"Il faut qu'on y aille": au procès du 13-Novembre, le premier policier à être entré dans l'enfer du Bataclan
"Il faut qu'on y aille". Au procès du 13-Novembre, le premier policier arrivé au Bataclan quelques minutes après le début de l'attaque qui a fait 90 morts a fait revivre à une salle d'audience tenue en haleine sa terrifiante progression dans "l'inconnu".
Sur les ondes radio de la police, ce soir-là, c'est la "confusion extrême". Explosions au Stade de France, fusillades dans Paris. Les deux policiers de la BAC de nuit arrêtent leur voiture pour réfléchir. 21h47, message d'alerte pour des tirs au Bataclan. Ils sont juste à côté, ils y vont.
"Il a fallu prendre une décision".
Sur le trottoir devant la salle de concert, des barrières renversées, quelques corps et un homme au téléphone qui crie : "Vite, vite, il y a une attaque". À l'intérieur, des tirs.
"Je me dis : 'Ça y est, on y est'", raconte à la barre de la cour d'assises spéciale le commissaire, qui témoigne anonymement.
Grand, les cheveux grisonnants, il garde les mains l'une dans l'autre et le même ton monocorde tout au long de sa déposition.
"D'un coup", les portes du Bataclan s'ouvrent. "Une masse compacte a couru vers nous en hurlant". Le commissaire retient "un visage" - la terreur d'une jeune femme -, et "une voix" - un homme qui me dit : 'Dépêchez-vous il y a ma femme à l'intérieur'".
Il donne l'alerte, puis "il a fallu prendre une décision". "Devant nous, des portes battantes, l'inconnu. Nous ne connaissions pas la configuration des lieux. Une seule certitude : qu'il y avait des terroristes qui massacraient des innocents et nous attendaient avec des armes de guerre". "J'ai dit à mon équipier : 'Il faut qu'on y aille'".
"Plus un bruit"
Les spots projettent un "halo blanc" éclatant sur la salle. "Des corps, un tapis de corps, des corps partout, enchevêtrés". "Aucun mot ne peut décrire ce qu'on a vu".
"Ma première réflexion ça a été: 'Mais comment ils ont fait pour tuer autant de personnes en si peu de temps'?".
Il se souvient aussi du "contraste" entre "le chaos, les tirs" puis "plus rien, plus un bruit. La fumée des tirs flottait encore dans l'air". Le commissaire entend une voix, se retourne.
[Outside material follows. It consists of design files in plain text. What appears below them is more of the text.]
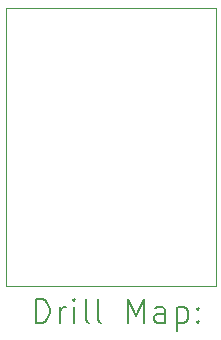
<source format=gbr>
%TF.GenerationSoftware,KiCad,Pcbnew,8.0.5*%
%TF.CreationDate,2025-01-13T21:43:44-08:00*%
%TF.ProjectId,hyperion,68797065-7269-46f6-9e2e-6b696361645f,rev?*%
%TF.SameCoordinates,Original*%
%TF.FileFunction,Drillmap*%
%TF.FilePolarity,Positive*%
%FSLAX45Y45*%
G04 Gerber Fmt 4.5, Leading zero omitted, Abs format (unit mm)*
G04 Created by KiCad (PCBNEW 8.0.5) date 2025-01-13 21:43:44*
%MOMM*%
%LPD*%
G01*
G04 APERTURE LIST*
%ADD10C,0.050000*%
%ADD11C,0.200000*%
G04 APERTURE END LIST*
D10*
X12700000Y-12700000D02*
X14478000Y-12700000D01*
X14478000Y-12700000D02*
X14478000Y-10350500D01*
X12700000Y-10350500D02*
X12700000Y-12700000D01*
X14478000Y-10350500D02*
X12700000Y-10350500D01*
D11*
X12958277Y-13013984D02*
X12958277Y-12813984D01*
X12958277Y-12813984D02*
X13005896Y-12813984D01*
X13005896Y-12813984D02*
X13034467Y-12823508D01*
X13034467Y-12823508D02*
X13053515Y-12842555D01*
X13053515Y-12842555D02*
X13063039Y-12861603D01*
X13063039Y-12861603D02*
X13072562Y-12899698D01*
X13072562Y-12899698D02*
X13072562Y-12928269D01*
X13072562Y-12928269D02*
X13063039Y-12966365D01*
X13063039Y-12966365D02*
X13053515Y-12985412D01*
X13053515Y-12985412D02*
X13034467Y-13004460D01*
X13034467Y-13004460D02*
X13005896Y-13013984D01*
X13005896Y-13013984D02*
X12958277Y-13013984D01*
X13158277Y-13013984D02*
X13158277Y-12880650D01*
X13158277Y-12918746D02*
X13167801Y-12899698D01*
X13167801Y-12899698D02*
X13177324Y-12890174D01*
X13177324Y-12890174D02*
X13196372Y-12880650D01*
X13196372Y-12880650D02*
X13215420Y-12880650D01*
X13282086Y-13013984D02*
X13282086Y-12880650D01*
X13282086Y-12813984D02*
X13272562Y-12823508D01*
X13272562Y-12823508D02*
X13282086Y-12833031D01*
X13282086Y-12833031D02*
X13291610Y-12823508D01*
X13291610Y-12823508D02*
X13282086Y-12813984D01*
X13282086Y-12813984D02*
X13282086Y-12833031D01*
X13405896Y-13013984D02*
X13386848Y-13004460D01*
X13386848Y-13004460D02*
X13377324Y-12985412D01*
X13377324Y-12985412D02*
X13377324Y-12813984D01*
X13510658Y-13013984D02*
X13491610Y-13004460D01*
X13491610Y-13004460D02*
X13482086Y-12985412D01*
X13482086Y-12985412D02*
X13482086Y-12813984D01*
X13739229Y-13013984D02*
X13739229Y-12813984D01*
X13739229Y-12813984D02*
X13805896Y-12956841D01*
X13805896Y-12956841D02*
X13872562Y-12813984D01*
X13872562Y-12813984D02*
X13872562Y-13013984D01*
X14053515Y-13013984D02*
X14053515Y-12909222D01*
X14053515Y-12909222D02*
X14043991Y-12890174D01*
X14043991Y-12890174D02*
X14024943Y-12880650D01*
X14024943Y-12880650D02*
X13986848Y-12880650D01*
X13986848Y-12880650D02*
X13967801Y-12890174D01*
X14053515Y-13004460D02*
X14034467Y-13013984D01*
X14034467Y-13013984D02*
X13986848Y-13013984D01*
X13986848Y-13013984D02*
X13967801Y-13004460D01*
X13967801Y-13004460D02*
X13958277Y-12985412D01*
X13958277Y-12985412D02*
X13958277Y-12966365D01*
X13958277Y-12966365D02*
X13967801Y-12947317D01*
X13967801Y-12947317D02*
X13986848Y-12937793D01*
X13986848Y-12937793D02*
X14034467Y-12937793D01*
X14034467Y-12937793D02*
X14053515Y-12928269D01*
X14148753Y-12880650D02*
X14148753Y-13080650D01*
X14148753Y-12890174D02*
X14167801Y-12880650D01*
X14167801Y-12880650D02*
X14205896Y-12880650D01*
X14205896Y-12880650D02*
X14224943Y-12890174D01*
X14224943Y-12890174D02*
X14234467Y-12899698D01*
X14234467Y-12899698D02*
X14243991Y-12918746D01*
X14243991Y-12918746D02*
X14243991Y-12975888D01*
X14243991Y-12975888D02*
X14234467Y-12994936D01*
X14234467Y-12994936D02*
X14224943Y-13004460D01*
X14224943Y-13004460D02*
X14205896Y-13013984D01*
X14205896Y-13013984D02*
X14167801Y-13013984D01*
X14167801Y-13013984D02*
X14148753Y-13004460D01*
X14329705Y-12994936D02*
X14339229Y-13004460D01*
X14339229Y-13004460D02*
X14329705Y-13013984D01*
X14329705Y-13013984D02*
X14320182Y-13004460D01*
X14320182Y-13004460D02*
X14329705Y-12994936D01*
X14329705Y-12994936D02*
X14329705Y-13013984D01*
X14329705Y-12890174D02*
X14339229Y-12899698D01*
X14339229Y-12899698D02*
X14329705Y-12909222D01*
X14329705Y-12909222D02*
X14320182Y-12899698D01*
X14320182Y-12899698D02*
X14329705Y-12890174D01*
X14329705Y-12890174D02*
X14329705Y-12909222D01*
M02*

</source>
Un des trois assaillants est sur la scène, il tient en joue un spectateur. "Il hurle : 'Couche-toi au sol !'".
"L'homme avance, les mains sur la tête, l'air résigné, il commence à s'agenouiller".
Les policiers se positionnent, tirent six fois "comme sur un stand". L'assaillant s'affaisse, fait exploser sa ceinture. "Une pluie de confettis" de "chair humaine". On tire sur eux mais ils prennent un instant pour dire "au revoir" à leur proche, raconte-il. "Mon équipier par SMS, moi par téléphone, 5-6 secondes maximum, sans attendre la réponse".
"C'était encore plus terrifiant"
Les policiers entreront trois fois dans la salle, en parallèle de l'intervention de la BRI qui mènera l'assaut et libérera des otages. "La première fois, c'était l'inconnu, (après) on savait. Et c'était encore plus terrifiant".
Dans la fosse, des blessés appellent, d'autres désespèrent : "Qu'est-ce que vous faites, pourquoi vous mettez aussi longtemps ?". "On entendait la mort se propager et on ne pouvait rien faire", "c'était insupportable", dit-il.
Quand les renforts de son service arrivent, ils commencent à évacuer les blessés de la fosse, "extrêmement lourds parce qu'ils avaient baigné dans le sang". Le commissaire évoque ceux qu'il a croisés. "La main qui rampait" qu'il a tiré vers la sortie. "Le visage du premier jeune homme" sauvé de la fosse. "Le petit garçon de cinq ans, son casque anti-bruit sur la tête" sorti de sous un corps.
À la fin de son exposé, un avocat des parties civiles se lève. "Ses parents sont dans la salle, je tiens à vous faire part de leur profonde reconnaissance". D'autres avocats se succèdent pour passer les mêmes messages transmis par leurs clients depuis la salle ou via la web-radio.
Les policiers quittent les lieux vers 03h30. "On a discuté, on s'est réconforté et puis au petit matin chacun est allé se coucher. Ensuite, on a essayé de revivre comme avant. Voilà". Bref silence dans la salle. C'est à la cour de poser ses questions. "Vous arrivez à revivre comme avant ?", demande le président. "Le nécessaire a été fait en termes de soutien psychologique. Mais on reste marqués à vie".